Una somma di 61.500 euro è stata sequestrata dai militari del Nucleo di polizia economicofinanziaria
della Guardia di Finanza di Crotone e dello Scico delle Fiamme Gialle all’ex presidente della Corte d’appello di Catanzaro Marco Petrini e ad altre quattro persone coinvolte nell’inchiesta “Genesi” che lo scorso 15 gennaio ha fatto luce su diversi episodi di corruzione in atti giudiziari nei quali risultano
coinvolti il magistrato ma anche avvocati, imprenditori e professionisti.
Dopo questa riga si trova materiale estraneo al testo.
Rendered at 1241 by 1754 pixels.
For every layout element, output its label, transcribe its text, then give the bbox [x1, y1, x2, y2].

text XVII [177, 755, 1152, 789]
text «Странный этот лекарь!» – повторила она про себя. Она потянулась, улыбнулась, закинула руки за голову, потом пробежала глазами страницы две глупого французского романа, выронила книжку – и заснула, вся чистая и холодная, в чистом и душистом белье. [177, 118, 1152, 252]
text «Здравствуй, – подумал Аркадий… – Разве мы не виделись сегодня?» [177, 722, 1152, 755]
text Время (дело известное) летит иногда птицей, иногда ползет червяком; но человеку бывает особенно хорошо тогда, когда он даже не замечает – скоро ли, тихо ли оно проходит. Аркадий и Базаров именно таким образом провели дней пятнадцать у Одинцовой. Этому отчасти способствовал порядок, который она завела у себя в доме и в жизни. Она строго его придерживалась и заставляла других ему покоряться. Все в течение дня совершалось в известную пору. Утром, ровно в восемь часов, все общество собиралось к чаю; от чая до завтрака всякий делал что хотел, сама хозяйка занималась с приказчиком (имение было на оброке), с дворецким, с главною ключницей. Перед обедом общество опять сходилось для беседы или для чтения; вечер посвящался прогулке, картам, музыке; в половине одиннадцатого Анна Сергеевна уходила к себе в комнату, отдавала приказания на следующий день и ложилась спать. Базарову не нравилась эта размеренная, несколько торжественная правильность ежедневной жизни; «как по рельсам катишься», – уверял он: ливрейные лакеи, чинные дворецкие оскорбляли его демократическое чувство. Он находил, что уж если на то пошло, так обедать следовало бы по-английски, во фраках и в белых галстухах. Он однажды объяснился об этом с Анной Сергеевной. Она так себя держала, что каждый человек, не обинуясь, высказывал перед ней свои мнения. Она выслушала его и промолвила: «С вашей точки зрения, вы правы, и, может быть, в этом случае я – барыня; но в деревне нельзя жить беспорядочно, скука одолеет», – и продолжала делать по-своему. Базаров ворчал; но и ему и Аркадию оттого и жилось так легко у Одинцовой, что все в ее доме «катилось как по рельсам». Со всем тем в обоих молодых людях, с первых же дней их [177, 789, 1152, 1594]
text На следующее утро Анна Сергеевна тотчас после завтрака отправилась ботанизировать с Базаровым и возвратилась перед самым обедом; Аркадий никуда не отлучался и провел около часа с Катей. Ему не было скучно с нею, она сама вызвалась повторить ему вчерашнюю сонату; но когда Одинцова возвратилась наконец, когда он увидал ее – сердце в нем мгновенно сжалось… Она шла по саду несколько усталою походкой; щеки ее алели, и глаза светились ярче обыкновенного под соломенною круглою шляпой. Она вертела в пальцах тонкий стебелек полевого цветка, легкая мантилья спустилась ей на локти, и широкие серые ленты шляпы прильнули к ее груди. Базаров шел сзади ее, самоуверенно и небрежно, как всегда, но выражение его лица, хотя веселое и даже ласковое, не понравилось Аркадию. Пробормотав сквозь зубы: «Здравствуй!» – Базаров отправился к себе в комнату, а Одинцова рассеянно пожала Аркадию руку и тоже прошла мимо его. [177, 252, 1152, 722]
Secondo le risultanze
investigative l’ormai ex presidente della Corte d’appello di Catanzaro, nonché presidente della commissione tributaria del capoluogo calabrese, avrebbe intascato denaro ma anche gioielli, orologi e altre regalie per aggiustare sentenze a contenziosi tributari. A conclusione dell’inchiesta, diretta dalla Procura distrettuale di Salerno, competente per i reati commessi da magistrati in servizio in
Calabria, la Guardia di finanza di Crotone e lo Scico hanno eseguito 13 ordinanze di custodia
cautelare a carico di altrettante persone: oltre al giudice Petrini anche l’ex consigliere
regionale Giuseppe Tursi Prato, l’avvocato Francesco Saraco, il medico in pensione Emilio
Santoro e vari faccendieri. Le ulteriori indagini svolte dai finanzieri di Crotone per
quantificare le somme di denaro corrisposte a titolo di corruzione al giudice Petrini hanno
portato oggi al sequestro per equivalente finalizzato alla confisca di 61.500 euro, disposto
dal gip del Tribunale di Salerno su richiesta della locale Dda. In particolare sono stati posti in sequestro 10.988 euro a Marco Petrini; 39.011 euro a Emilio Santoro; 10.000 euro a Francesco Saraco e 1.500 euro a Vincenzo Arcuri. Per queste vicende è stato chiesto dal pubblico ministero, ed emesso dal gip di Salerno, il decreto che dispone il giudizio immediato per l’udienza del 9 giugno prossimo
nei confronti di Petrini ed altre cinque persone. Nel frattempo lo scorso 29 aprile il giudice Petrini, al quale erano stati concessi gli arresti domiciliari in virtù della sua collaborazione con gli inquirenti, è finito di nuovo dietro le sbarre con l’accusa di inquinamento probatorio.